Il attelait deux de ses chevaux à une grande charrette garnie de paille, et il allait prendre chez eux tous les pauvres petits enfants qui, demeurant trop loin de l'école, eussent eu de la peine à s'y rendre à pied, surtout par le mauvais temps; il les conduisait à l'école, puis les faisait reprendre et ramener chez eux le soir; de sorte que ce qui eût été, pour toute cette jeunesse, une fatigue, devenait, grâce à lui, une sorte de fête.
Aussi était-il adoré aux Bordes.
Ce fut là que vint le surprendre la révolution de 1848, à laquelle toutes les intelligences contribuèrent, tant elle était dans les desseins de Dieu.
Il continuait son oeuvre littéraire au milieu des coups de fusil et des émeutes, lorsqu'en 1850, il fut nommé représentant du peuple par les électeurs de la Seine, sans avoir rien fait pour la réussite de cette élection.
En effet, Sue n'était point d'une nature militante, et n'avait qu'à perdre à entrer dans la vie politique, et surtout dans la vie politique parlementaire.
Il était loin d'être éloquent, avait la langue embarrassée, zézayait en parlant, et n'avait pas même dans la conversation ce brio pour lequel beaucoup de gens inférieurs eussent pu lui donner des leçons.
Puis ses affaires s'embarrassaient de nouveau.
M. le docteur Véron était venu le trouver; mais, cette fois, non pas pour hausser le prix de vente de ses livres.
Le résultat de la conférence fut, je crois, qu'Eugène Sue ne dut plus faire que sept volumes par an, au lieu de dix, et que _Le Constitutionnel _ne dut plus les payer que sept mille francs, au lieu de dix mille.
Or, sur ces sept mille francs, il y avait, je ne sais trop comment ni pourquoi, trois mille francs à payer au libraire; de sorte que le libraire, qui ne faisait rien, qui ne publiait même pas, gagnait presque autant qu'Eugène Sue, qui, ayant le travail extrêmement difficile, s'exténuait à produire.
Et même, de ce nouveau traité, _Le Constitutionnel _ne publia que quatre volumes des Sept Péchés capitaux.
Le 2 décembre arriva.
Eugène Sue ne fut porté sur aucune liste de proscription; mais le comte d'Orsay, notre ami commun, lui donna le conseil de s'expatrier volontairement.
Eugène Sue suivit ce conseil.
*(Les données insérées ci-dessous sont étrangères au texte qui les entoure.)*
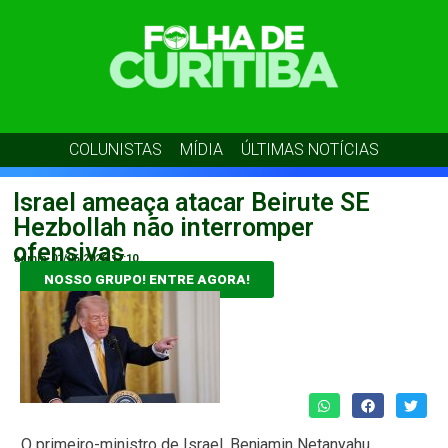
COLUNISTAS
MÍDIA
ÚLTIMAS NOTÍCIAS
Israel ameaça atacar Beirute SE
Hezbollah não interromper
ofensivas
admin
01/06/2026
17:10
NOSSO GRUPO! ENTRE AGORA!
O primeiro-ministro de Israel, Benjamin Netanyahu,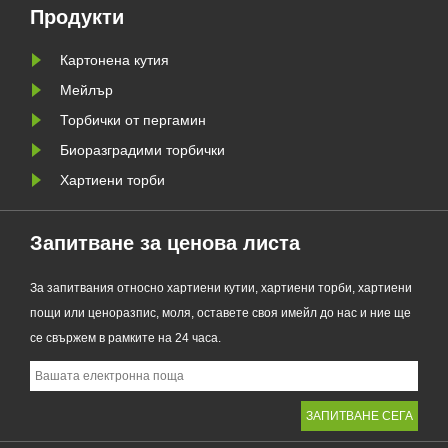
ния
като първокласна алтернатива на
Продукти
традиционните найлонови
торбички, новият продукт
Картонена кутия
съчетава проз......
Мейлър
Торбички от пергамин
Биоразградими торбички
Хартиени торби
Запитване за ценова листа
За запитвания относно хартиени кутии, хартиени торби, хартиени
пощи или ценоразпис, моля, оставете своя имейл до нас и ние ще
се свържем в рамките на 24 часа.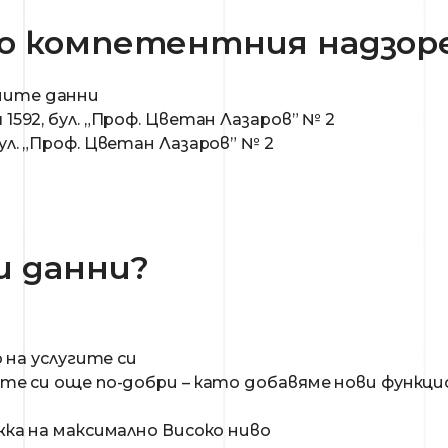
о компетентния надзоре
чните данни
 1592, бул. „Проф. Цветан Лазаров” № 2
бул. „Проф. Цветан Лазаров” № 2
и данни?
 на услугите си
е си още по-добри – като добавяме нови функцио
ка на максимално Високо ниво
Il se retira à Annecy, en Savoie, chez un de ses amis, M. Masset. Il y a deux Annecy: Annecy-le-Neuf et Annecy-le-Vieux.
M. Masset habitait Annecy-le-Vieux. Eugène Sue logea d'abord chez lui; puis, un petit chalet étant venu à vaquer sur les bords du lac, il le loua pour la modique somme de quatre cents francs par an. En quittant la France, Eugène Sue y avait laissé une centaine de mille francs de dettes, à peu près. Son premier soin fut de s'occuper de ses créanciers. Il fit un marché avec Masset.
Masset paierait ses dettes, lui donnerait dix mille francs par an pour vivre, et garderait le surplus pour se rembourser. Masset remboursé, le surplus des dix mille francs serait placé à la banque d'Annecy.
Au bout de trois ans, Masset fut remboursé, et les placements commencèrent.
Il y a un an à peu près que Goubaux recevait d'Eugène Sue une lettre qui commençait par ces mots:
Ma chère ferme de Beauce,
Croiriez-vous une chose, c'est que, si j'écrivais à la banque d'Annecy: «Payez à mon ordre la somme de vingt-cinq mille francs», elle la paierait sans contestation?
Et, en effet, il travaillait là-bas énormément.
Voici quelle était sa vie.
Il se levait à sept heures du matin, puis se mettait au travail aussitôt sa toilette faite. À dix heures, il prenait deux tasses de thé sans crème, parfois de chocolat.
À deux heures, sa journée de travail était finie; alors, il s'habillait selon la saison, et, à moins que le temps ne fût par trop mauvais, faisait à pied le tour du lac, quatre ou cinq lieues.
Il rentrait, se mettait à table, mangeait fortement et passait le reste de la journée avec quelques amis.
Eugène Sue avait, de tout temps, été grand marcheur. Aux Bordes, il faisait, chaque jour, des promenades de trois ou quatre heures consécutives.